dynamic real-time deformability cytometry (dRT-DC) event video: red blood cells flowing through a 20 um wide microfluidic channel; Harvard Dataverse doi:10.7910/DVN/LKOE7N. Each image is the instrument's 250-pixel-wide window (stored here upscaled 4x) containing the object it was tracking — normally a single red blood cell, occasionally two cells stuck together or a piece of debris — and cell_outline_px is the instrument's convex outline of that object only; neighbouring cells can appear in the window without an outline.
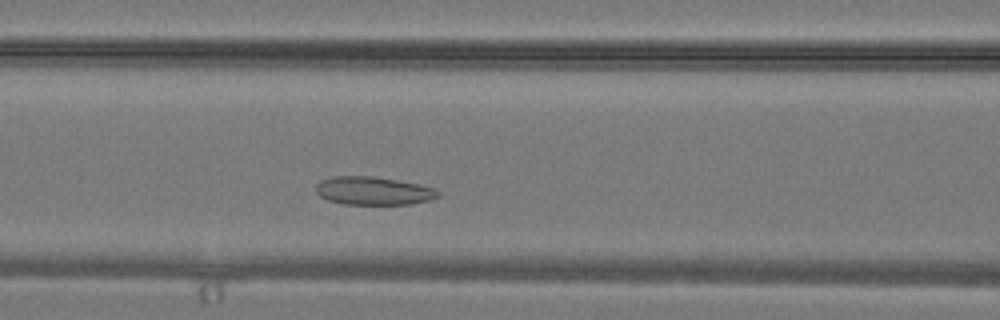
{"species": "common noctule bat (a hibernating species)", "species_latin": "Nyctalus noctula", "temperature_condition": "warm", "stored_images_in_passage": 28, "camera_frame_rate_fps": 3000, "um_per_image_px": 0.085, "animal": {"sex": "male", "body_mass_g": 19.2, "forearm_length_mm": 51.8}, "frame": {"image": 1, "passage_image": 8, "time_ms": 2.333, "image_size_px": [1000, 320], "cell_outline_px": [[440, 196], [428, 200], [412, 204], [344, 204], [328, 200], [320, 196], [316, 192], [316, 184], [320, 180], [332, 176], [372, 176], [396, 180], [436, 188], [440, 192]], "centroid_in_image_um": [31.72, 16.22], "position_along_channel_um": 134.9, "area_um2": 20.06}}
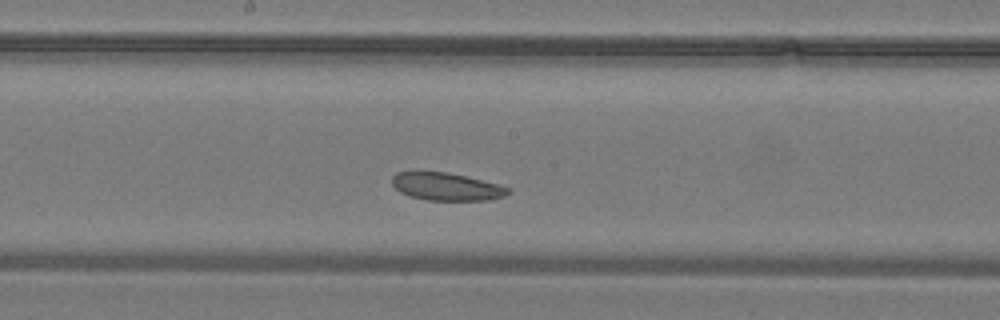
{"frame": {"image": 2, "passage_image": 12, "time_ms": 3.667, "image_size_px": [1000, 320], "cell_outline_px": [[508, 192], [504, 196], [488, 200], [428, 200], [408, 196], [400, 192], [392, 184], [392, 176], [396, 172], [448, 172], [500, 184], [508, 188]], "centroid_in_image_um": [37.93, 15.86], "position_along_channel_um": 210.3, "area_um2": 18.61}}
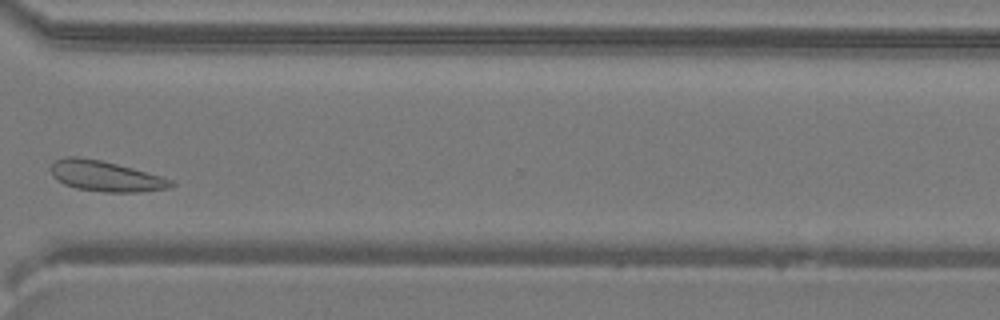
{"frame": {"image": 3, "passage_image": 20, "time_ms": 6.333, "image_size_px": [1000, 320], "cell_outline_px": [[176, 184], [168, 188], [140, 192], [104, 192], [76, 188], [64, 184], [56, 180], [52, 176], [52, 164], [56, 160], [68, 156], [76, 156], [100, 160], [132, 168], [160, 176], [172, 180]], "centroid_in_image_um": [8.96, 14.98], "position_along_channel_um": 361.6, "area_um2": 21.15}}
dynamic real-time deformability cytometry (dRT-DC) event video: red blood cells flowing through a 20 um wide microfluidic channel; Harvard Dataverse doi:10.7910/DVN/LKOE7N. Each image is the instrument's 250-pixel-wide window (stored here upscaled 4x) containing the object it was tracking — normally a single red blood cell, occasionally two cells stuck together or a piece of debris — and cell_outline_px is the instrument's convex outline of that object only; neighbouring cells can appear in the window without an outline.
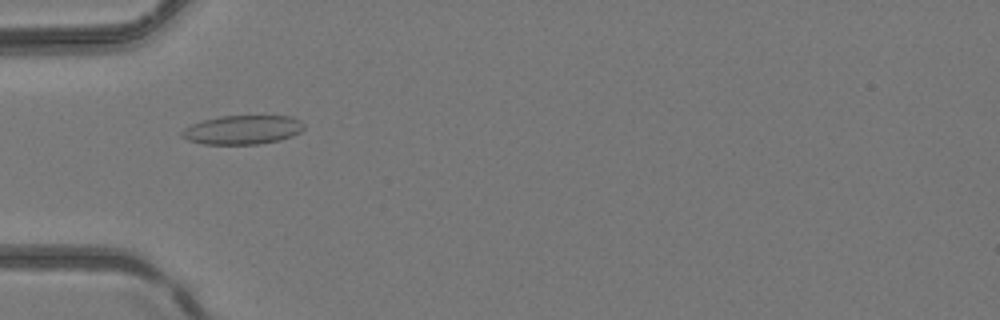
{"species": "common noctule bat (a hibernating species)", "species_latin": "Nyctalus noctula", "temperature_condition": "room temperature", "stored_images_in_passage": 3, "camera_frame_rate_fps": 3000, "um_per_image_px": 0.085, "animal": {"sex": "female", "body_mass_g": 24.6, "forearm_length_mm": 56.2}, "frame": {"image": 1, "passage_image": 3, "time_ms": 2.333, "image_size_px": [1000, 320], "cell_outline_px": [[304, 128], [300, 132], [292, 136], [280, 140], [256, 144], [204, 144], [188, 140], [180, 136], [180, 132], [184, 128], [192, 124], [204, 120], [220, 116], [292, 116], [300, 120], [304, 124]], "centroid_in_image_um": [20.62, 11.03], "position_along_channel_um": 64.4, "area_um2": 20.63}}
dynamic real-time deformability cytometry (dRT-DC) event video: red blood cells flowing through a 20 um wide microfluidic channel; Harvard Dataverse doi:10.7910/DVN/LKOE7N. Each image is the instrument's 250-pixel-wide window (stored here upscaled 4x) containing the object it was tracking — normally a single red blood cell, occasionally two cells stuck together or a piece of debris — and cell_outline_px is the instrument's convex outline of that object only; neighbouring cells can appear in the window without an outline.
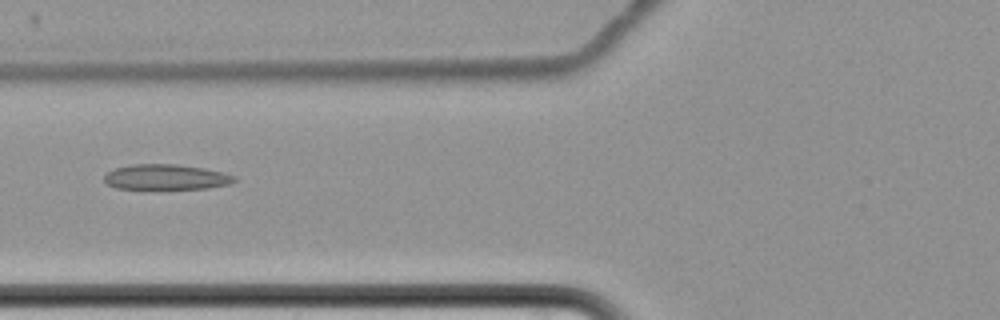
{"species": "common noctule bat (a hibernating species)", "species_latin": "Nyctalus noctula", "temperature_condition": "cold", "stored_images_in_passage": 5, "camera_frame_rate_fps": 3000, "um_per_image_px": 0.085, "animal": {"sex": "female", "body_mass_g": 22.7, "forearm_length_mm": 54.2}, "frame": {"image": 1, "passage_image": 2, "time_ms": 1.333, "image_size_px": [1000, 320], "cell_outline_px": [[236, 180], [232, 184], [208, 188], [116, 188], [108, 184], [104, 180], [104, 176], [108, 172], [116, 168], [132, 164], [176, 164], [204, 168], [224, 172], [236, 176]], "centroid_in_image_um": [14.17, 15.04], "position_along_channel_um": 111.6, "area_um2": 19.07}}
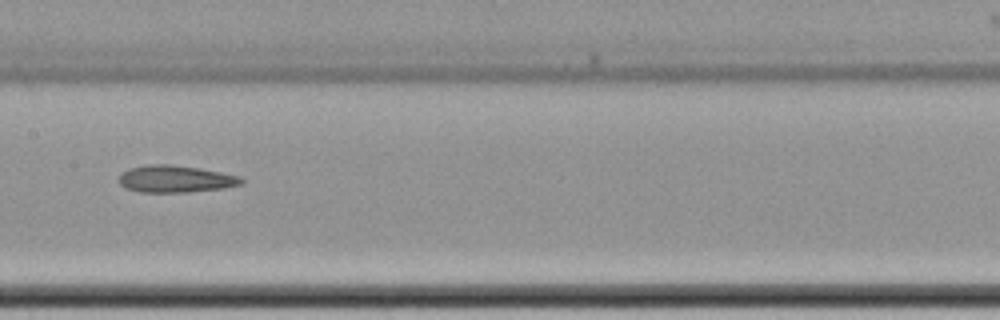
{"frame": {"image": 2, "passage_image": 4, "time_ms": 3.667, "image_size_px": [1000, 320], "cell_outline_px": [[244, 184], [224, 188], [188, 192], [140, 192], [124, 188], [116, 180], [120, 172], [128, 168], [148, 164], [172, 164], [200, 168], [240, 176], [244, 180]], "centroid_in_image_um": [14.87, 15.2], "position_along_channel_um": 192.5, "area_um2": 19.71}}
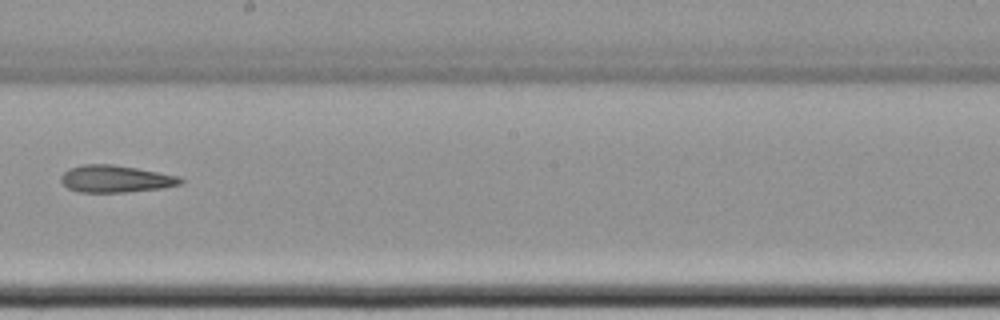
{"frame": {"image": 3, "passage_image": 5, "time_ms": 5.0, "image_size_px": [1000, 320], "cell_outline_px": [[184, 180], [180, 184], [164, 188], [124, 192], [80, 192], [68, 188], [60, 180], [60, 176], [64, 172], [72, 168], [84, 164], [112, 164], [136, 168], [180, 176]], "centroid_in_image_um": [9.84, 15.2], "position_along_channel_um": 238.4, "area_um2": 18.79}}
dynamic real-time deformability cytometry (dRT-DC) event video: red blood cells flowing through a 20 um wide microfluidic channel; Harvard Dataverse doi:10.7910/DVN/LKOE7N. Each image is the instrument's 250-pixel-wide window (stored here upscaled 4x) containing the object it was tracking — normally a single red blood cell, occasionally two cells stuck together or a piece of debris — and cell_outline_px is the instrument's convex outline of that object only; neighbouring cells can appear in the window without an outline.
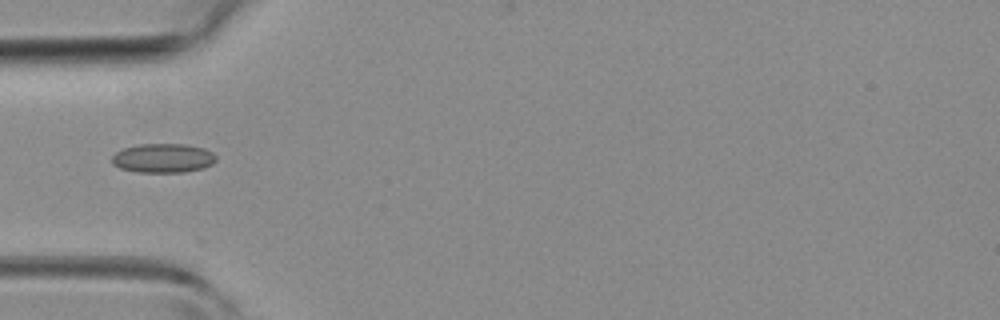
{"species": "common noctule bat (a hibernating species)", "species_latin": "Nyctalus noctula", "temperature_condition": "room temperature", "stored_images_in_passage": 4, "camera_frame_rate_fps": 3000, "um_per_image_px": 0.085, "animal": {"sex": "female", "body_mass_g": 19.3, "forearm_length_mm": 54.1}, "frame": {"image": 1, "passage_image": 3, "time_ms": 2.333, "image_size_px": [1000, 320], "cell_outline_px": [[216, 160], [212, 164], [204, 168], [184, 172], [136, 172], [120, 168], [112, 164], [112, 156], [116, 152], [124, 148], [140, 144], [184, 144], [204, 148], [212, 152], [216, 156]], "centroid_in_image_um": [13.87, 13.44], "position_along_channel_um": 71.1, "area_um2": 17.74}}
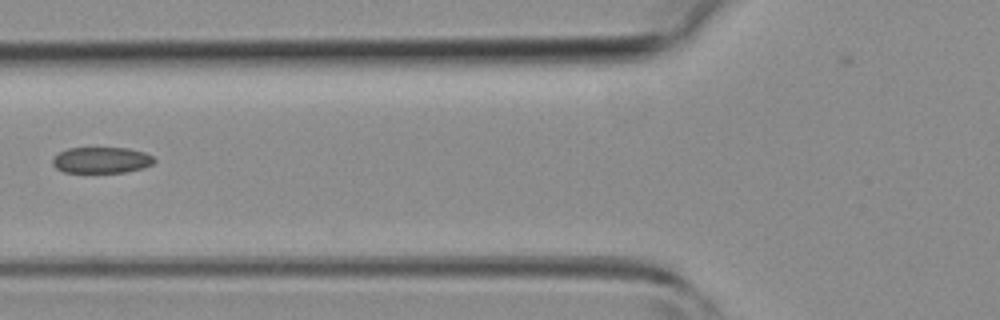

=====

Challenge
Repeat each entry exactly as it appears; skip any picture.

Solution for this exercise
dynamic real-time deformability cytometry (dRT-DC) event video: red blood cells flowing through a 20 um wide microfluidic channel; Harvard Dataverse doi:10.7910/DVN/LKOE7N. Each image is the instrument's 250-pixel-wide window (stored here upscaled 4x) containing the object it was tracking — normally a single red blood cell, occasionally two cells stuck together or a piece of debris — and cell_outline_px is the instrument's convex outline of that object only; neighbouring cells can appear in the window without an outline.
{"species": "common noctule bat (a hibernating species)", "species_latin": "Nyctalus noctula", "temperature_condition": "warm", "stored_images_in_passage": 28, "camera_frame_rate_fps": 3000, "um_per_image_px": 0.085, "animal": {"sex": "male", "body_mass_g": 19.2, "forearm_length_mm": 51.8}, "frame": {"image": 1, "passage_image": 8, "time_ms": 2.333, "image_size_px": [1000, 320], "cell_outline_px": [[440, 196], [428, 200], [412, 204], [344, 204], [328, 200], [320, 196], [316, 192], [316, 184], [320, 180], [332, 176], [372, 176], [396, 180], [436, 188], [440, 192]], "centroid_in_image_um": [31.72, 16.22], "position_along_channel_um": 134.9, "area_um2": 20.06}}
{"frame": {"image": 2, "passage_image": 12, "time_ms": 3.667, "image_size_px": [1000, 320], "cell_outline_px": [[508, 192], [504, 196], [488, 200], [428, 200], [408, 196], [400, 192], [392, 184], [392, 176], [396, 172], [448, 172], [500, 184], [508, 188]], "centroid_in_image_um": [37.93, 15.86], "position_along_channel_um": 210.3, "area_um2": 18.61}}
{"frame": {"image": 3, "passage_image": 20, "time_ms": 6.333, "image_size_px": [1000, 320], "cell_outline_px": [[176, 184], [168, 188], [140, 192], [104, 192], [76, 188], [64, 184], [56, 180], [52, 176], [52, 164], [56, 160], [68, 156], [76, 156], [100, 160], [132, 168], [160, 176], [172, 180]], "centroid_in_image_um": [8.96, 14.98], "position_along_channel_um": 361.6, "area_um2": 21.15}}
dynamic real-time deformability cytometry (dRT-DC) event video: red blood cells flowing through a 20 um wide microfluidic channel; Harvard Dataverse doi:10.7910/DVN/LKOE7N. Each image is the instrument's 250-pixel-wide window (stored here upscaled 4x) containing the object it was tracking — normally a single red blood cell, occasionally two cells stuck together or a piece of debris — and cell_outline_px is the instrument's convex outline of that object only; neighbouring cells can appear in the window without an outline.
{"species": "common noctule bat (a hibernating species)", "species_latin": "Nyctalus noctula", "temperature_condition": "room temperature", "stored_images_in_passage": 3, "camera_frame_rate_fps": 3000, "um_per_image_px": 0.085, "animal": {"sex": "female", "body_mass_g": 24.6, "forearm_length_mm": 56.2}, "frame": {"image": 1, "passage_image": 3, "time_ms": 2.333, "image_size_px": [1000, 320], "cell_outline_px": [[304, 128], [300, 132], [292, 136], [280, 140], [256, 144], [204, 144], [188, 140], [180, 136], [180, 132], [184, 128], [192, 124], [204, 120], [220, 116], [292, 116], [300, 120], [304, 124]], "centroid_in_image_um": [20.62, 11.03], "position_along_channel_um": 64.4, "area_um2": 20.63}}
dynamic real-time deformability cytometry (dRT-DC) event video: red blood cells flowing through a 20 um wide microfluidic channel; Harvard Dataverse doi:10.7910/DVN/LKOE7N. Each image is the instrument's 250-pixel-wide window (stored here upscaled 4x) containing the object it was tracking — normally a single red blood cell, occasionally two cells stuck together or a piece of debris — and cell_outline_px is the instrument's convex outline of that object only; neighbouring cells can appear in the window without an outline.
{"species": "common noctule bat (a hibernating species)", "species_latin": "Nyctalus noctula", "temperature_condition": "cold", "stored_images_in_passage": 5, "camera_frame_rate_fps": 3000, "um_per_image_px": 0.085, "animal": {"sex": "female", "body_mass_g": 22.7, "forearm_length_mm": 54.2}, "frame": {"image": 1, "passage_image": 2, "time_ms": 1.333, "image_size_px": [1000, 320], "cell_outline_px": [[236, 180], [232, 184], [208, 188], [116, 188], [108, 184], [104, 180], [104, 176], [108, 172], [116, 168], [132, 164], [176, 164], [204, 168], [224, 172], [236, 176]], "centroid_in_image_um": [14.17, 15.04], "position_along_channel_um": 111.6, "area_um2": 19.07}}
{"frame": {"image": 2, "passage_image": 4, "time_ms": 3.667, "image_size_px": [1000, 320], "cell_outline_px": [[244, 184], [224, 188], [188, 192], [140, 192], [124, 188], [116, 180], [120, 172], [128, 168], [148, 164], [172, 164], [200, 168], [240, 176], [244, 180]], "centroid_in_image_um": [14.87, 15.2], "position_along_channel_um": 192.5, "area_um2": 19.71}}
{"frame": {"image": 3, "passage_image": 5, "time_ms": 5.0, "image_size_px": [1000, 320], "cell_outline_px": [[184, 180], [180, 184], [164, 188], [124, 192], [80, 192], [68, 188], [60, 180], [60, 176], [64, 172], [72, 168], [84, 164], [112, 164], [136, 168], [180, 176]], "centroid_in_image_um": [9.84, 15.2], "position_along_channel_um": 238.4, "area_um2": 18.79}}
dynamic real-time deformability cytometry (dRT-DC) event video: red blood cells flowing through a 20 um wide microfluidic channel; Harvard Dataverse doi:10.7910/DVN/LKOE7N. Each image is the instrument's 250-pixel-wide window (stored here upscaled 4x) containing the object it was tracking — normally a single red blood cell, occasionally two cells stuck together or a piece of debris — and cell_outline_px is the instrument's convex outline of that object only; neighbouring cells can appear in the window without an outline.
{"species": "common noctule bat (a hibernating species)", "species_latin": "Nyctalus noctula", "temperature_condition": "room temperature", "stored_images_in_passage": 4, "camera_frame_rate_fps": 3000, "um_per_image_px": 0.085, "animal": {"sex": "female", "body_mass_g": 19.3, "forearm_length_mm": 54.1}, "frame": {"image": 1, "passage_image": 3, "time_ms": 2.333, "image_size_px": [1000, 320], "cell_outline_px": [[216, 160], [212, 164], [204, 168], [184, 172], [136, 172], [120, 168], [112, 164], [112, 156], [116, 152], [124, 148], [140, 144], [184, 144], [204, 148], [212, 152], [216, 156]], "centroid_in_image_um": [13.87, 13.44], "position_along_channel_um": 71.1, "area_um2": 17.74}}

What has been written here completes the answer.